Heutzutage enthalten die meisten Gewürzkuchen – im Gegensatz zu den auf Honig basierenden ursprünglichen Rezepten – Konfitüre oder Kondensmilch zwischen den einzelnen Schichten. Die Bäckereien in Tula behaupten, dass sie die ursprünglichen Rezepte verwenden, und die meisten Menschen, die deren Gebäck kosten, sind angenehm überrascht über den leckeren Geschmack. Aber trotzdem reichen die heutigen Gewürzkuchen nicht annähernd an die Prjaniki heran, die vor Jahrhunderten gebacken wurden. Das meint auch Tratschuk: „Wasser, Honig und Butter – und dies sind die wichtigsten Zutaten – schmecken inzwischen völlig anders“, erklärt sie.

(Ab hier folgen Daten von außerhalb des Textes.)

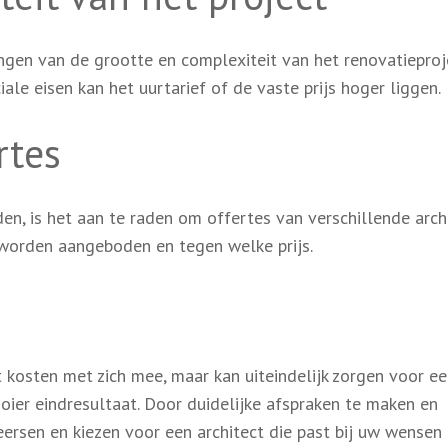
ngen van de grootte en complexiteit van het renovatieproj
ale eisen kan het uurtarief of de vaste prijs hoger liggen.
rtes
den, is het aan te raden om offertes van verschillende arch
n worden aangeboden en tegen welke prijs.
t kosten met zich mee, maar kan uiteindelijk zorgen voor e
oier eindresultaat. Door duidelijke afspraken te maken en
eersen en kiezen voor een architect die past bij uw wensen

„Selbst wenn wir die alten Rezepte verwenden, ist das, was am Ende

herauskommt, von den alten Gewürzkuchen weit entfernt. Die ursprünglichen Gewürzkuchen wurden alle mit Honig zubereitet, weil der Zucker in der Form, wie wir ihn heute kennen, damals noch gar nicht erfunden worden war“, klärt die Museumsleiterin auf und fügt hinzu: „Für die heutigen Gewürzkuchen wird ein Gemisch aus Zucker und Honig verwendet.“

Während manche Gewürzkuchen durch ihr ausgefeiltes Aussehen aus dem Rahmen fallen, finden einige Prjaniki eine vollkommen unkonventionelle Anwendung. Im Dezember 2011 wurde in Tula anlässlich der Staatsduma-Wahlen eine aus Gewürzkuchen gefertigte Wahlurne angefertigt. Diese Gewürzkuchen-Wahlurne wurde Wladimir Tschurow, dem Vorsitzenden der Zentralen Wahlkommission, die für den ordnungsgemäßen Verlauf der Wahlen in der Stadt verantwortlich war, überreicht.